La Cloche fêlée de Nguyên An Ninh, journal en français spécialisé dans la décolonisation et le nationalisme.

Dans le domaine littéraire, une nouvelle génération de poètes est née, fortement influencée par la littérature européenne et en rupture avec les styles chinois précédents. Ils incluent des traducteurs, des écrivains et des poètes tels que Phan Khôi, Nhât Linh, Khai Hung, Thach Lam, Vu Hoàng Chuong, etc. Dans le domaine des beaux-arts, il ne faut pas oublier que des peintres talentueux se sont formés au sein de l'école des beaux-arts d'Indochine, comme Thang Trân Phenh, Lê Phô, Nguyên Phan Chánh et Vu Cao Dàm.

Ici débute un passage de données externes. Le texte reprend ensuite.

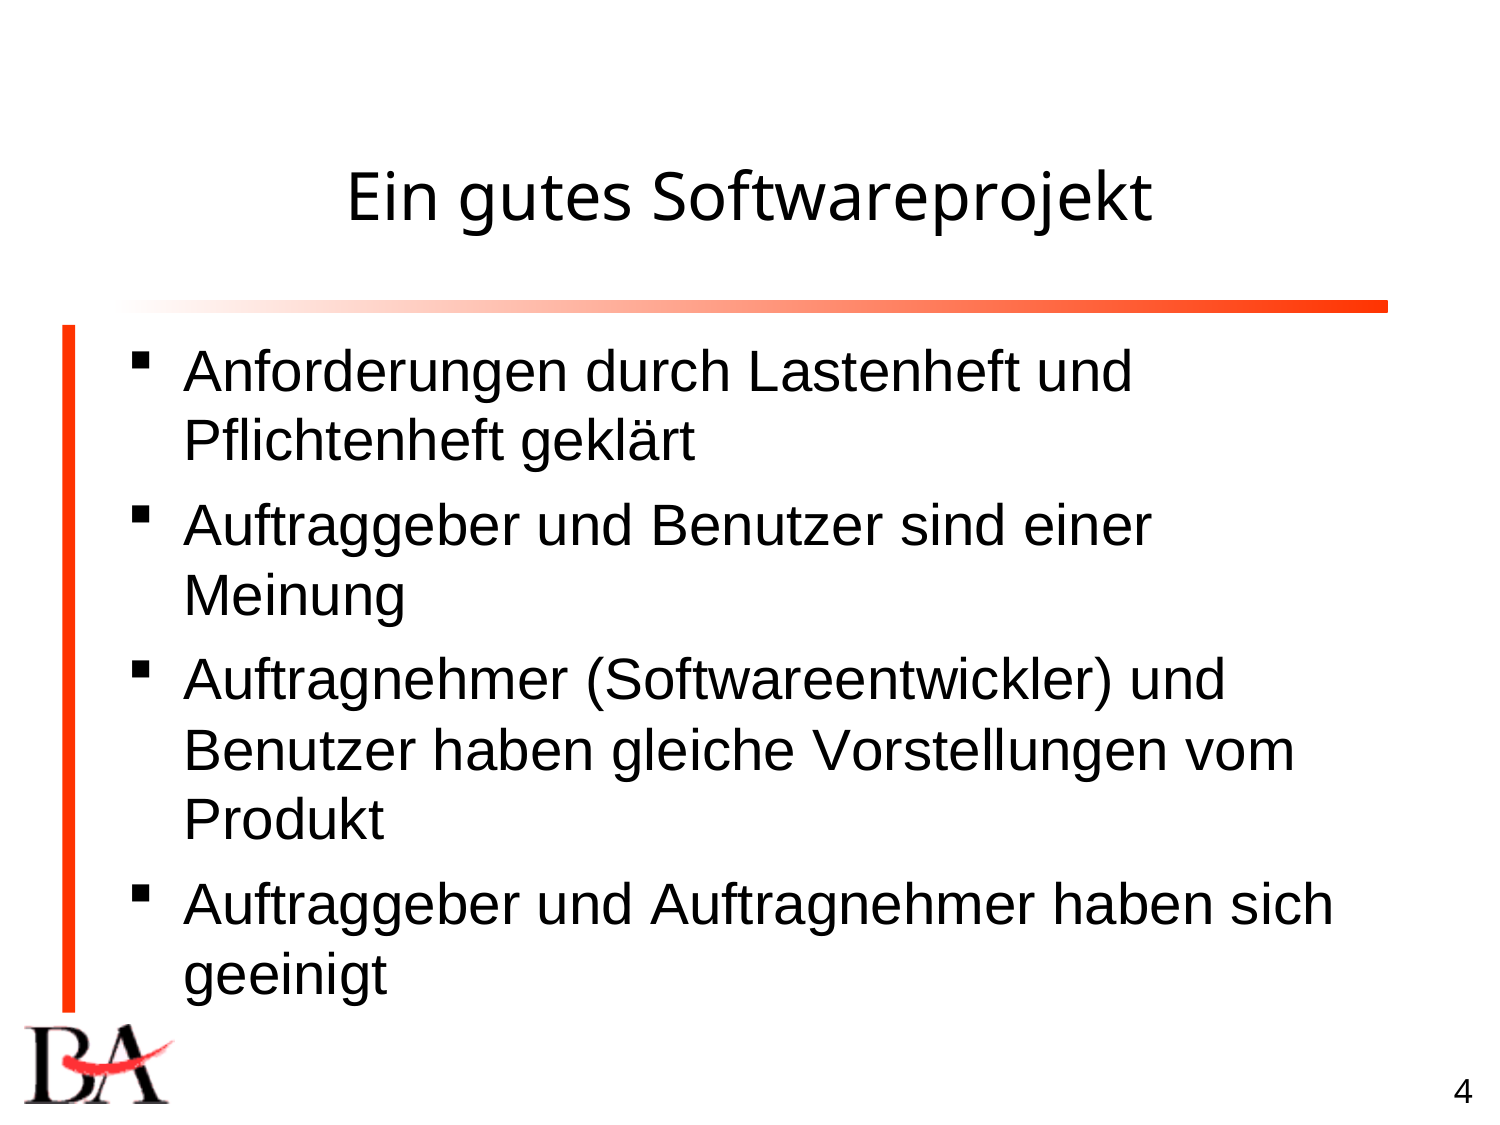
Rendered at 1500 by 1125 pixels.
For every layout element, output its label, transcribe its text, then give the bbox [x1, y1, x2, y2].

list Anforderungen durch Lastenheft und Pflichtenheft geklärt Auftraggeber und Benutzer sind einer Meinung Auftragnehmer (Softwareentwickler) und Benutzer haben gleiche Vorstellungen vom Produkt Auftraggeber und Auftragnehmer haben sich geeinigt [112, 324, 1388, 1051]
picture [24, 1024, 175, 1104]
title Ein gutes Softwareprojekt [112, 99, 1388, 288]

École des beaux-arts de l'Indochine.

En fait, l’atmosphère des activités créatives en français au Vietnam à la fin du XIXe et au début du XXe siècle était véritablement vibrante et a laissé de nombreux héritages précieux. Actuellement, il n’existe toujours pas d’évaluation appropriée de ce patrimoine. Nous devons les rassembler, les synthétiser, les traduire et les préserver pour les générations futures. Car, comme on le sait, un tournant historique s’est ouvert et la situation a changé. Bien que le Vietnam soit toujours membre de la communauté francophone, l'utilisation de cette langue au Vietnam est désormais insignifiante par rapport à d'autres langues étrangères populaires comme l'anglais, le coréen ou le japonais. Il est donc difficile de tracer une feuille de route permettant au français de retrouver son apogée dans l’ancien pays colonial.

Affiche d'exposition de Hanoï en 1902-1903.

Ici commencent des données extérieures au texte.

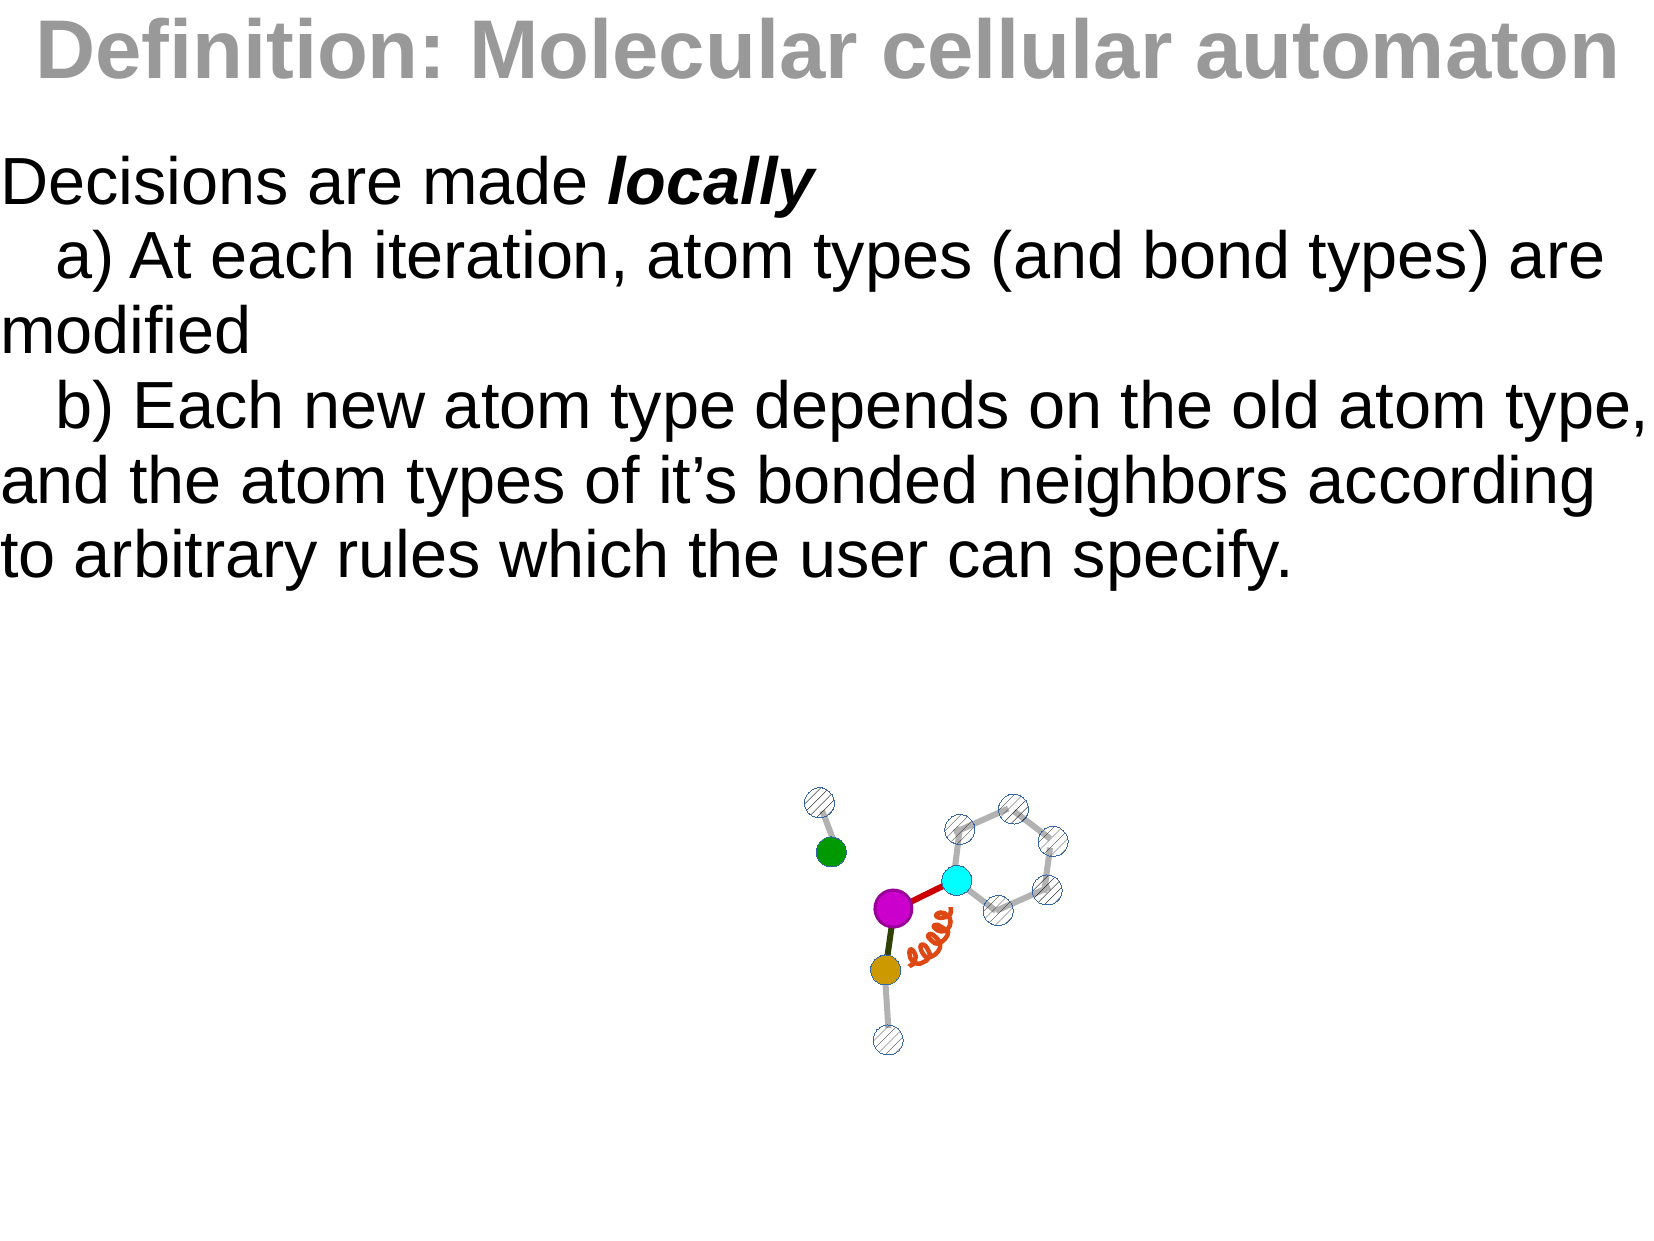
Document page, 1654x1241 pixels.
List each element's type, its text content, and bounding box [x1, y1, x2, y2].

Le français est-il un outil ou une passion ?

Albert Camus a dit un jour : "Ma patrie, c’est la langue française". Cependant, ses lecteurs peuvent constater que c’est lui qui a rendu la France célèbre, même s’il est né et a grandi en Algérie. Il est difficile de nier un point commun chez les écrivains qui choisissent le français comme langue de création : ils vivent en France ou dans une colonie française. De nombreux écrivains peuvent être cités, tels que Kundera, Ionesco, Beckett, Semprún et Makine. La littérature contemporaine a également vu émerger quelques Vietnamiens devenus célèbres grâce à leur langue seconde : Kim Thúy au Canada avec le français, Ocean Vuong aux États-Unis avec l’anglais, Thuan en France avec le français... Certes, pour ces écrivains, la langue seconde n'est pas seulement un outil, mais est devenue leur passion, leur chair et leur sang. La langue seconde les aide à sortir de leur zone de confort, à réfléchir et à explorer leurs propres limites et leur créativité.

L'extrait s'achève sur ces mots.